Rosa looked at him as if he were crazy. ‘Aren’t they supposed to organise things and commit to being in the country on the right day and stuff? Who on earth would ask me to do that?’

‘Good point,’ he allowed. Rosa wasn’t the woman you went to for commitment. He had the heartbreak to prove it.

‘Anyway, the groom and his family and groomsmen arrive on Friday night, then the wedding is on the Saturday eve

ning, so that whole day will probably be pretty hellish with last-minute traumas. If you wanted to run, I’d suggest you do it then.’
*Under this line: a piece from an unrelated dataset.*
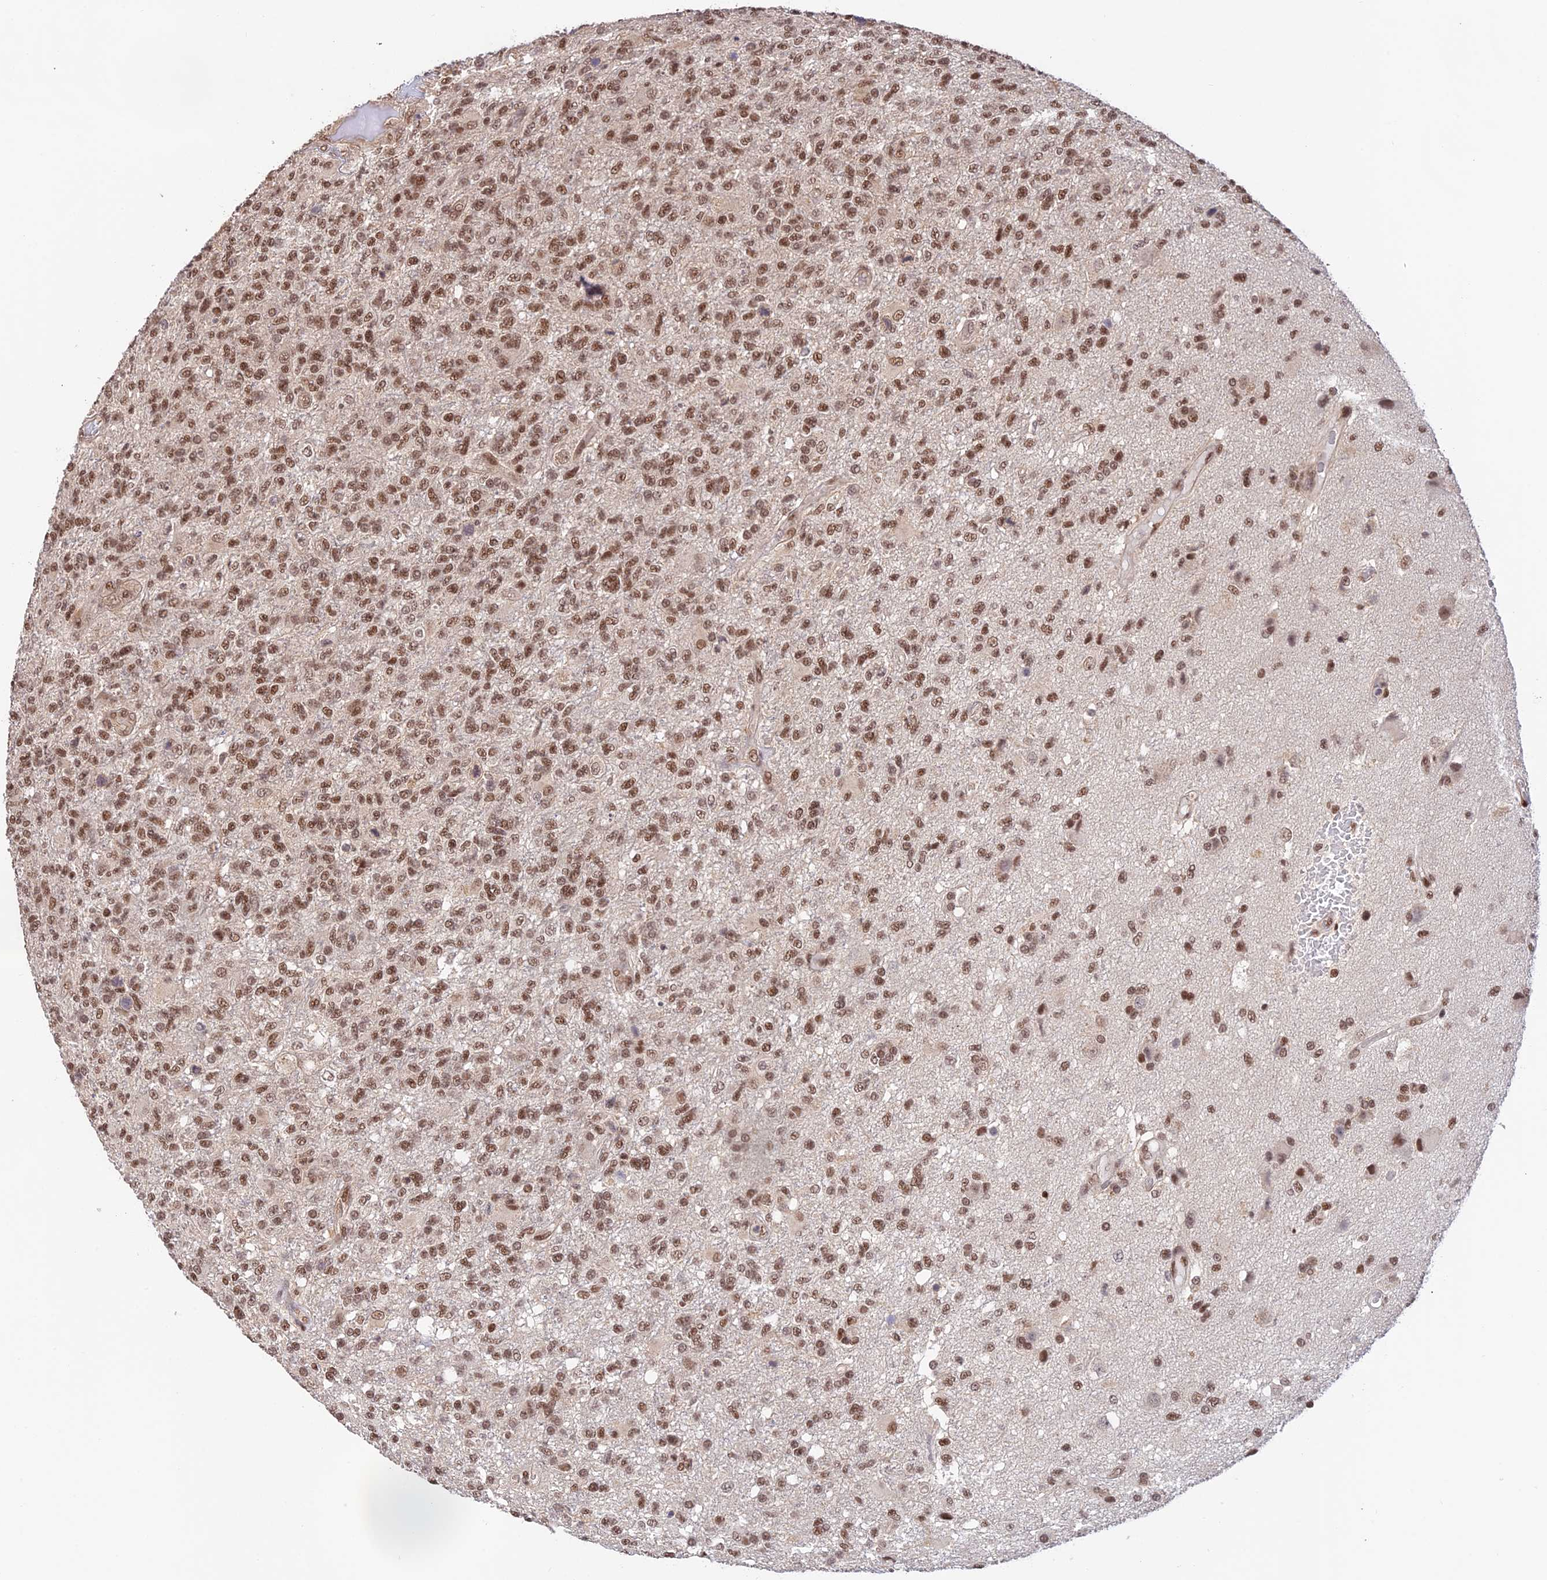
{"staining": {"intensity": "moderate", "quantity": ">75%", "location": "nuclear"}, "tissue": "glioma", "cell_type": "Tumor cells", "image_type": "cancer", "snomed": [{"axis": "morphology", "description": "Glioma, malignant, High grade"}, {"axis": "topography", "description": "Brain"}], "caption": "The histopathology image shows a brown stain indicating the presence of a protein in the nuclear of tumor cells in glioma.", "gene": "THAP11", "patient": {"sex": "male", "age": 56}}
She was watching him from under her lashes, Jude realised. Waiting to see what his reaction to the idea of leaving was.

Did that mean she wanted him to stay? What had she said last night? Some are worth experiencing twice. Well. If that wasn’t a hint...

‘I’m not going anywhere,’ he said, cursing himself a little as he did so. What was he doing, promising to stay for the woman who’d been running from him for three years?

‘Want to stay and see the ex-girlfriend, huh?’ Rosa asked, and Jude realised he’d actually forgotten for a moment that staying would mean seeing Sylvie.

‘Not really.’ Especially since thinking about her still made his blood boil.

‘You said it was a bad breakup?’

‘She fabricated stories about me to sell for the stupid kiss-and-tell book about me.’ Of course, the made-up ones were easier to laugh off than the true, private ones she’d also sold. The ones where she’d talked about Gareth, and his remorse and guilt over his death. The broken promise. Those were the ones that hurt the most.

Gareth was no one’s business except his.